[Intrinsic matrix estimation data]
____

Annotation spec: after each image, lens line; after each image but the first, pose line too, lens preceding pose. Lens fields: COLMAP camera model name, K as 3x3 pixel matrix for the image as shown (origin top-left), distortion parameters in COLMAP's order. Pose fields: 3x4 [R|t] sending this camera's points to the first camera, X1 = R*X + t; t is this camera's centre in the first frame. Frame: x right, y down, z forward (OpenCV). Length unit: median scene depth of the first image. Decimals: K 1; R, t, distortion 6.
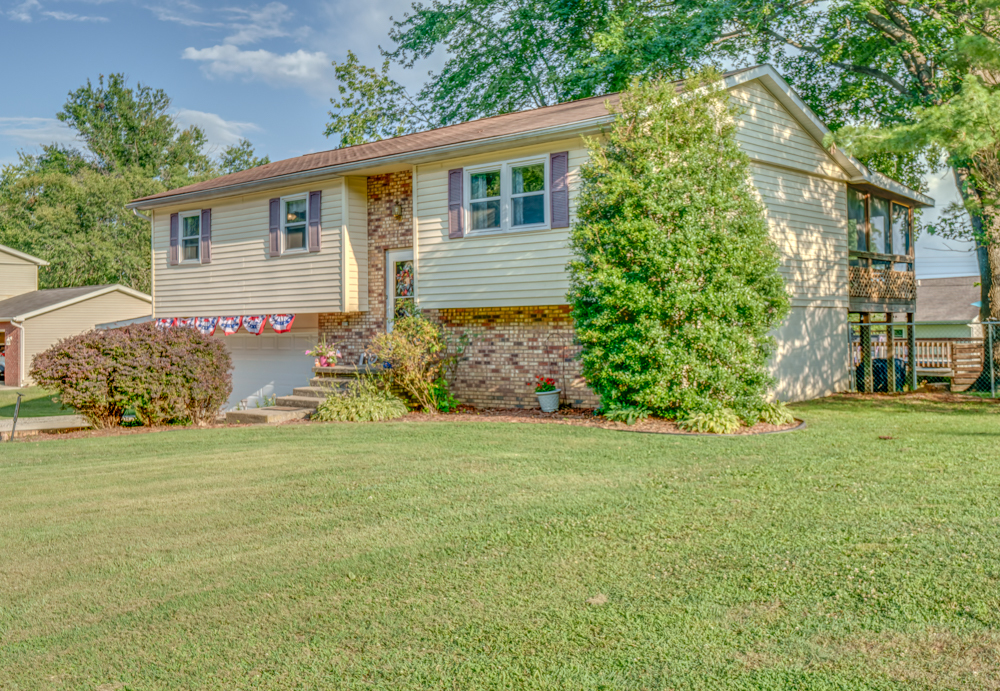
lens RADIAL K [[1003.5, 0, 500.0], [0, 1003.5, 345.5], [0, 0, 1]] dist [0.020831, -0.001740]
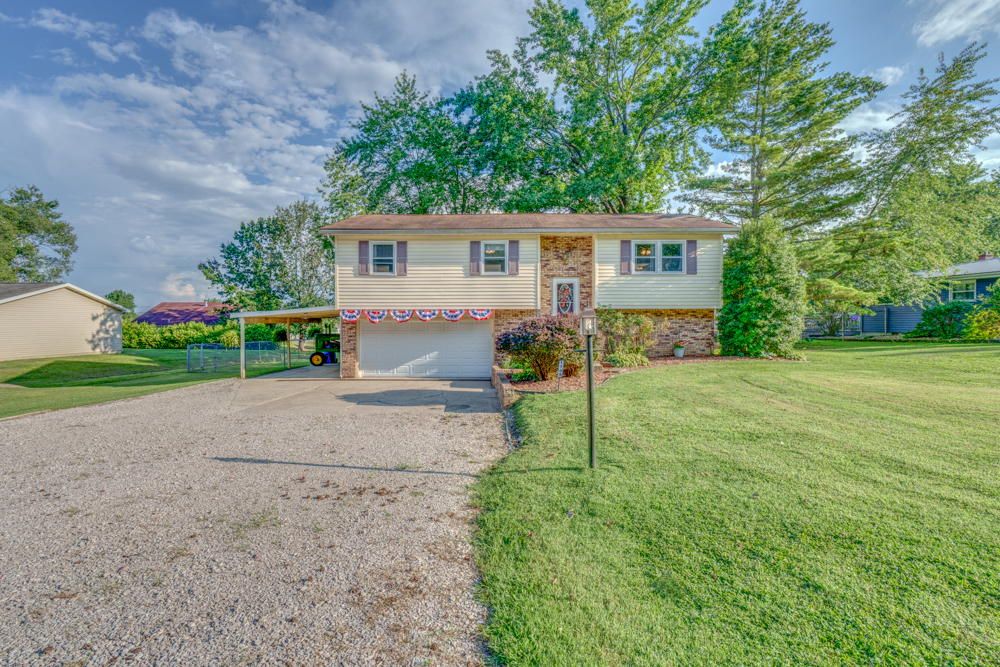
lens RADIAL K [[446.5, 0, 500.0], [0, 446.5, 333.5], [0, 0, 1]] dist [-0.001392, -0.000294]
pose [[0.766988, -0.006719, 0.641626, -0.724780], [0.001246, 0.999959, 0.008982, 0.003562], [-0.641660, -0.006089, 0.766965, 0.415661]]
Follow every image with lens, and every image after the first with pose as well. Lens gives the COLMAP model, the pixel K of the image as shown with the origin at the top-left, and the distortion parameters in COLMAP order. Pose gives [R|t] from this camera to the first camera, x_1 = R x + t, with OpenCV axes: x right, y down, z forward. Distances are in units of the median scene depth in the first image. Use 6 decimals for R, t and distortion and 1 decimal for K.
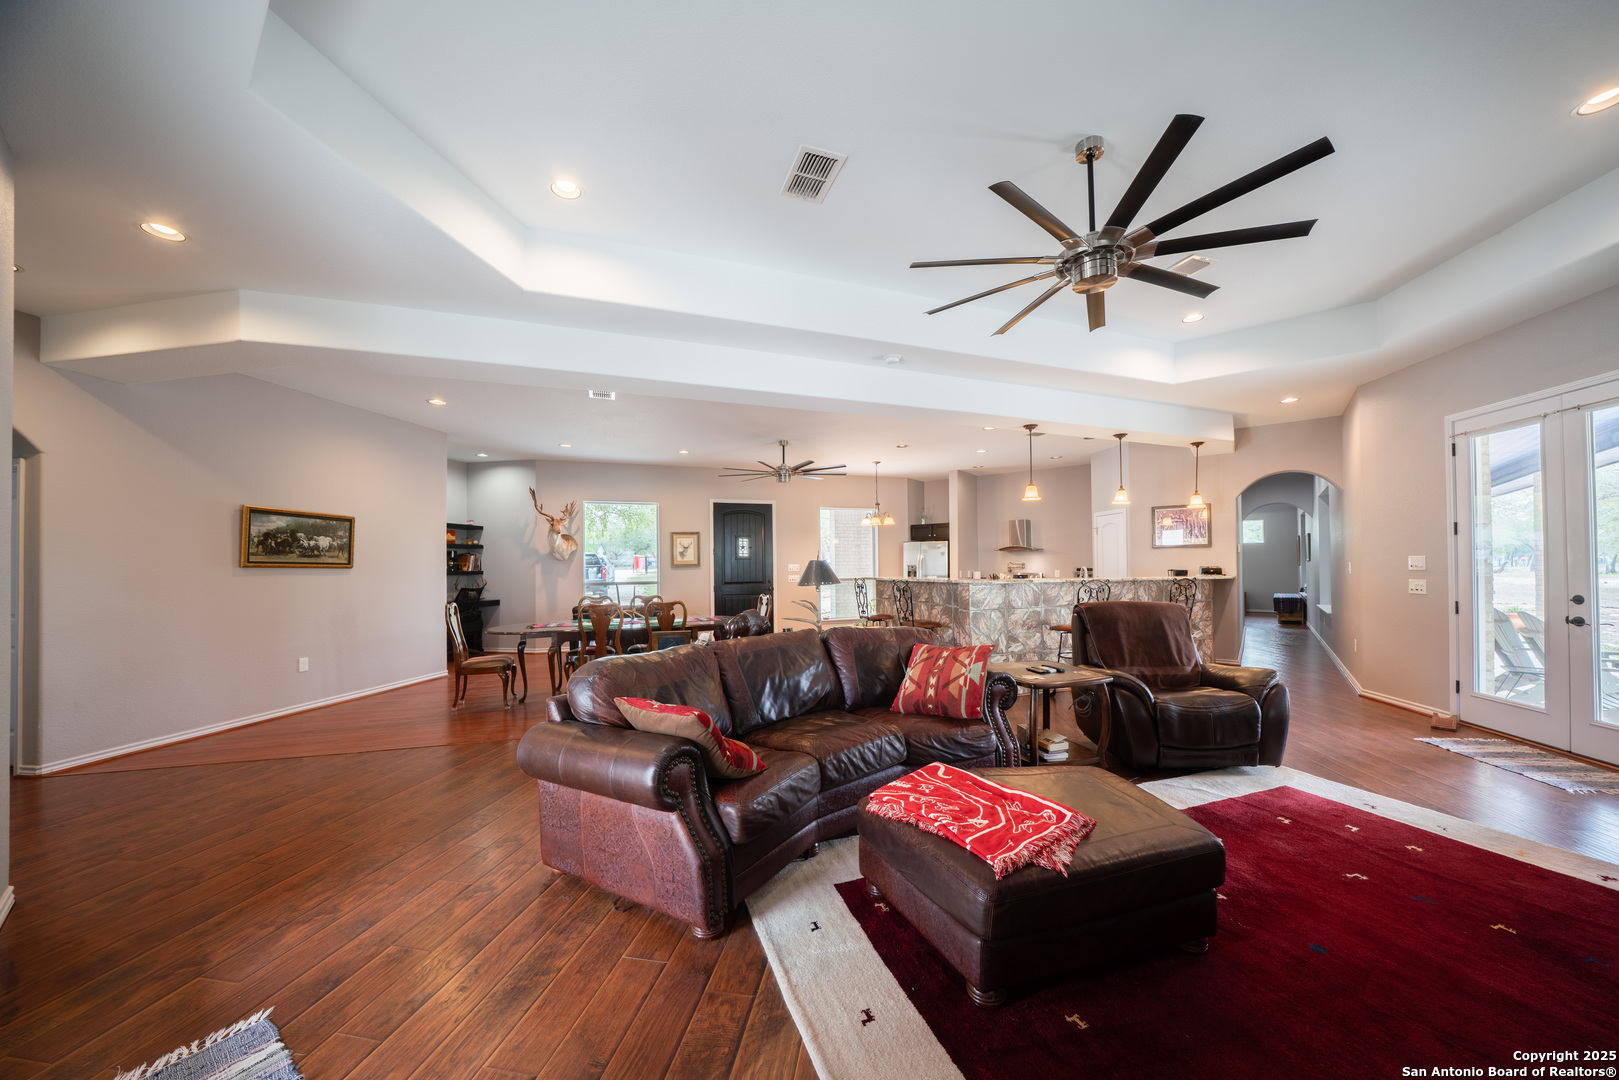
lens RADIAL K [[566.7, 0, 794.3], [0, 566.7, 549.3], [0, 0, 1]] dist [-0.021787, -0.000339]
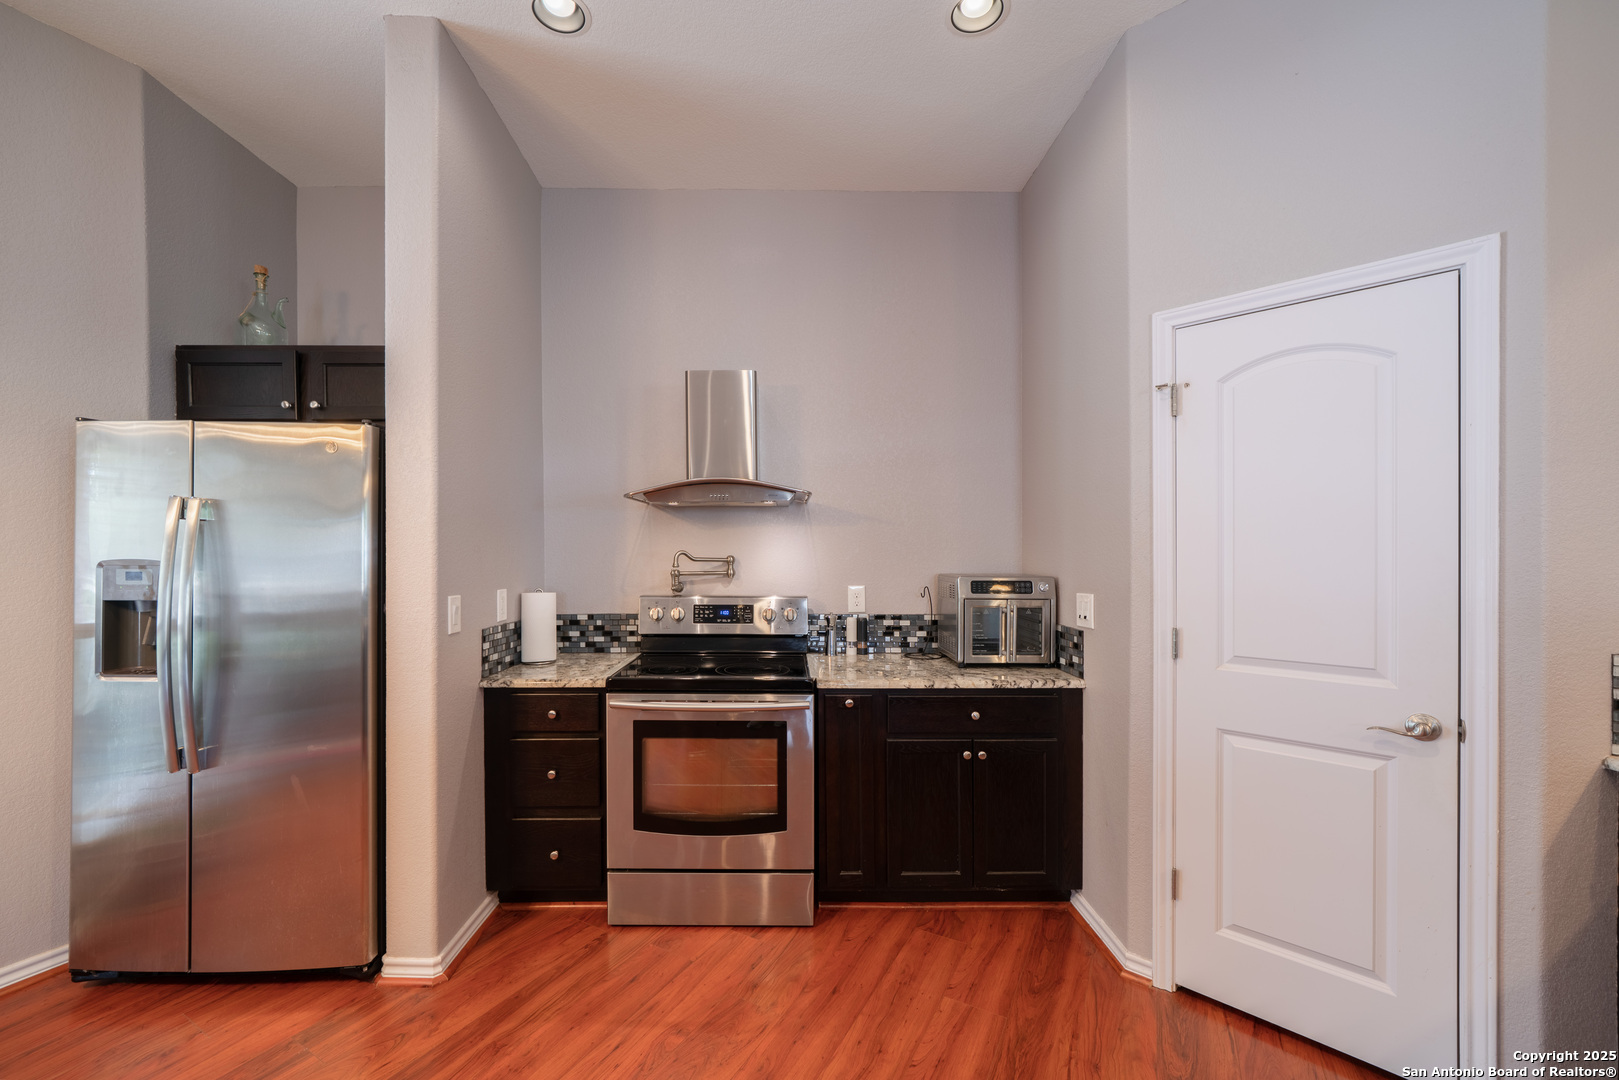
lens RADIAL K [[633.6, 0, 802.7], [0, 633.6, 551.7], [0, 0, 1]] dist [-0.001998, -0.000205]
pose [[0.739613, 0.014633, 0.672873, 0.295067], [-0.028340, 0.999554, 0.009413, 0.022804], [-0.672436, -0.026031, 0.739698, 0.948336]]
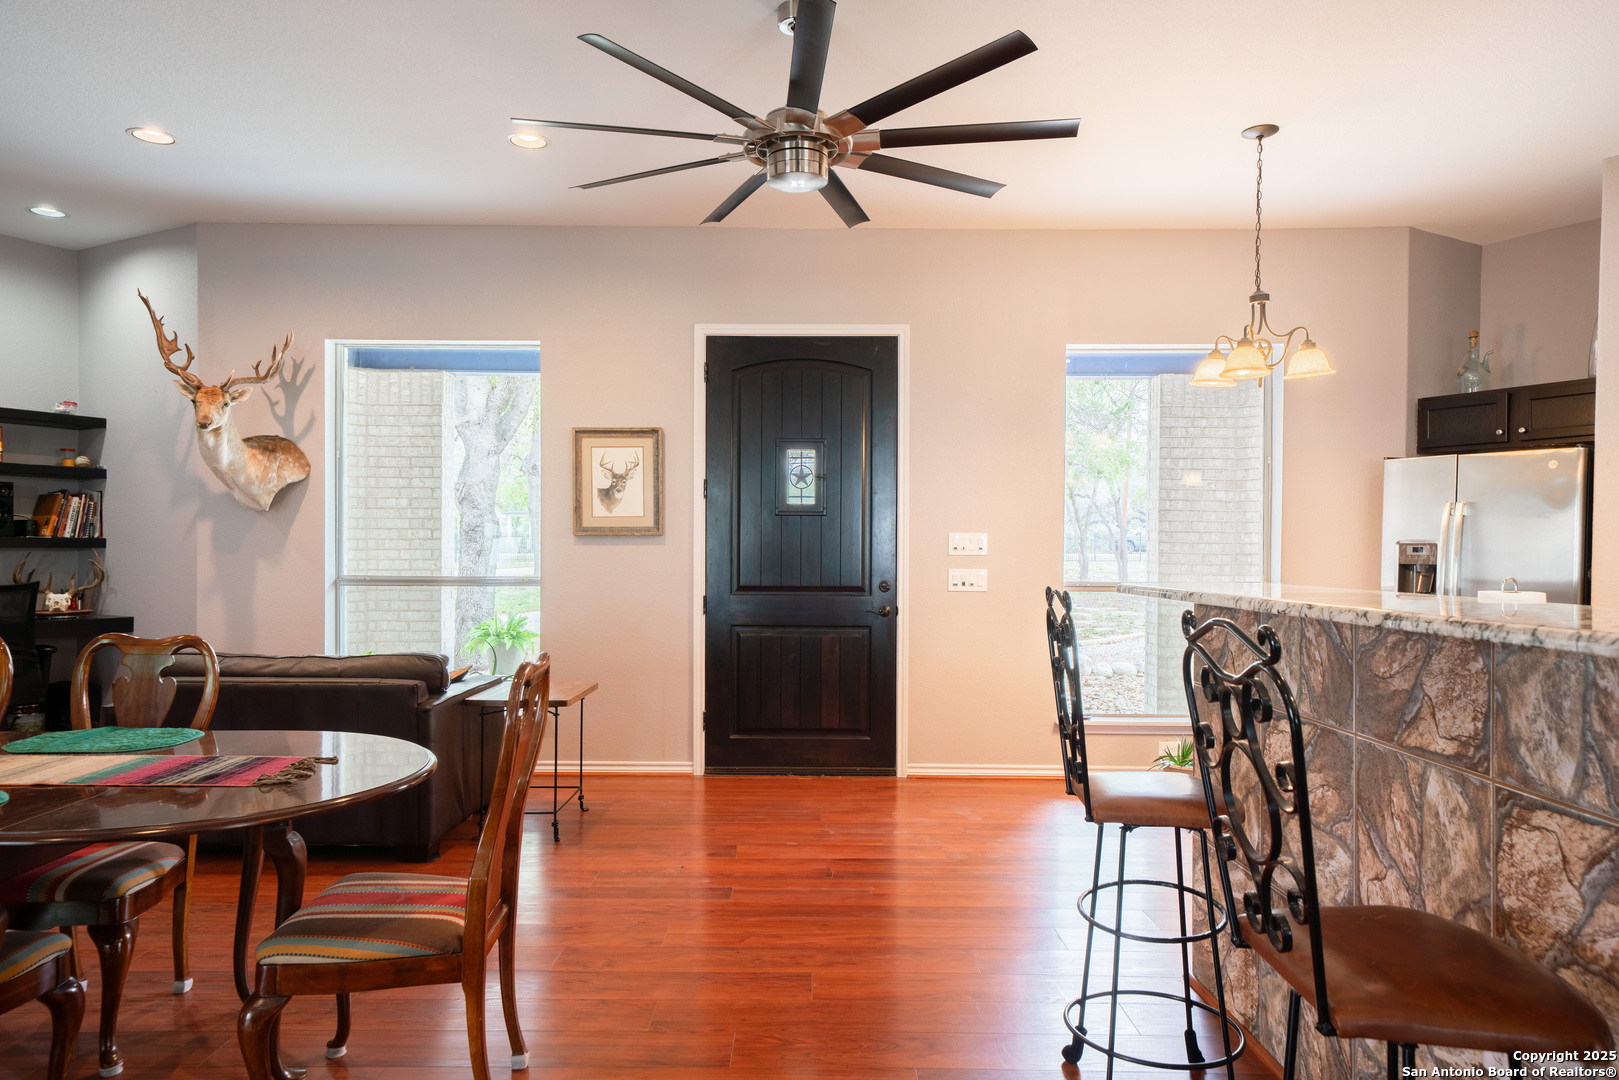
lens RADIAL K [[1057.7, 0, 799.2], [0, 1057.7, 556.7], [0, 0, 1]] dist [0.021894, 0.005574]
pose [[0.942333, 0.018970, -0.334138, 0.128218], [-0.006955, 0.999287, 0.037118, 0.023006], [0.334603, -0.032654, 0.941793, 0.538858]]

____

WORK TASK. Retype exactly the lines from the line containing "Follow every image" through the end of the entries above, including both ends, and leave every picture out.

RESPONSE FOR THIS EXERCISE.
Follow every image with lens, and every image after the first with pose as well. Lens gives the COLMAP model, the pixel K of the image as shown with the origin at the top-left, and the distortion parameters in COLMAP order. Pose gives [R|t] from this camera to the first camera, x_1 = R x + t, with OpenCV axes: x right, y down, z forward. Distances are in units of the median scene depth in the first image. Use 6 decimals for R, t and distortion and 1 decimal for K.
lens RADIAL K [[566.7, 0, 794.3], [0, 566.7, 549.3], [0, 0, 1]] dist [-0.021787, -0.000339]
lens RADIAL K [[633.6, 0, 802.7], [0, 633.6, 551.7], [0, 0, 1]] dist [-0.001998, -0.000205]
pose [[0.739613, 0.014633, 0.672873, 0.295067], [-0.028340, 0.999554, 0.009413, 0.022804], [-0.672436, -0.026031, 0.739698, 0.948336]]
lens RADIAL K [[1057.7, 0, 799.2], [0, 1057.7, 556.7], [0, 0, 1]] dist [0.021894, 0.005574]
pose [[0.942333, 0.018970, -0.334138, 0.128218], [-0.006955, 0.999287, 0.037118, 0.023006], [0.334603, -0.032654, 0.941793, 0.538858]]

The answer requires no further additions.